Declining to detail the work required, Coughlan said the building needs to be remediated because of the presence of certain “older” materials, including asbestos.

The Vulcanite building is the last vestige of Lindenhurst’s manufacturing heyday, historians say, harking back to a time when the village was a hub of factories.

“It’s the only building remaining that symbolizes our industrial past,” said Anna Jaeger, village historian.

Jaeger and others had lobbied village officials to preserve the facade of the building and incorporate its arched windows into the new design.

Coughlan said his company is going to use a large steel door from the basement of the building and turn it into an art piece in the new development’s lobby.

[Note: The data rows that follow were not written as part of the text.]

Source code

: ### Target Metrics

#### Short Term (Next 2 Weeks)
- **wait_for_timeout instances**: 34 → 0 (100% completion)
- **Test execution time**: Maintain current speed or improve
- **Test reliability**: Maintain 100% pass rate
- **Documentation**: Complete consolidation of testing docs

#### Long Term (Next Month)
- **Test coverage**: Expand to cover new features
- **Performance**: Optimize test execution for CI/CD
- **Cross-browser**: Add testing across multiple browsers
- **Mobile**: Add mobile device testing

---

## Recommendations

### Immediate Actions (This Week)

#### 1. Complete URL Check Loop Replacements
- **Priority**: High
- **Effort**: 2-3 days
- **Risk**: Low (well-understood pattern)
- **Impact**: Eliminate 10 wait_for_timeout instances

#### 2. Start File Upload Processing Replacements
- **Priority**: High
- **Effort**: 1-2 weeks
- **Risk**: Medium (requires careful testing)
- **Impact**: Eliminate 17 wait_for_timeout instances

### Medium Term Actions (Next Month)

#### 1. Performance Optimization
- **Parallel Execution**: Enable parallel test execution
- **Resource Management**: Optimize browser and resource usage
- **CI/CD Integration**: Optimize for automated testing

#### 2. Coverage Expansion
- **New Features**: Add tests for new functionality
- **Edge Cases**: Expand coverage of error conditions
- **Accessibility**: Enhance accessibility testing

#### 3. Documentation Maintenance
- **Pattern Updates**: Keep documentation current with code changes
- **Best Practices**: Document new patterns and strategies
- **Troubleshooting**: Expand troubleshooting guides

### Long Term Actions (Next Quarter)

He said the developer also will incorporate archways similar to the existing building’s arches going into a courtyard in the middle of the building.

“We’re trying to acknowledge history through the design process,” he said.

Historians weren’t appeased.

“It’s unacceptable,” Marianne Guglieri, president of the village’s historical society, said of the building’s loss, adding it could have served as a visual history lesson for village youth.

“It seems like every historic building in the village has been taken down with a wrecking ball,” Jaeger said.

Coughlan said his company would be happy to meet with the historians and share with them any salvageable parts of the building. Guglieri said her organization will push for the village to form an advisory board for the project “to make sure something of that old building is preserved.”

The redevelopment consists of three- and four-floor buildings, with units ranging from studios to three-bedrooms, as well as a fitness facility, pool, lounges and outside barbecue areas.

The company has not yet applied to the village to build the development pending the creation of a Downtown Redevelopment District “floating zone,” which would allow for nonsenior, multiresidence zoning. Lindenhurst officials are exploring the language of the new zoning code, but Coughlan said he hopes it will be completed within the next few months and, pending village board approvals, to start construction in 2018.

Vulcanite Manufacturing Co.

  • Employed more than 100 men and women at a time when the village’s population was only 3,000 people.
  • Received the first telephone in the community, in 1895. It was used to relay the local results of the 1896 election to the outside world.
  • Reminded residents of the time three times daily with a distinctive whistle that rang out at 7:10 a.m. for the beginning of the workday, 1:10 p.m. for the continuation of work following lunch, and 6:10 p.m. to mark the end of the work day.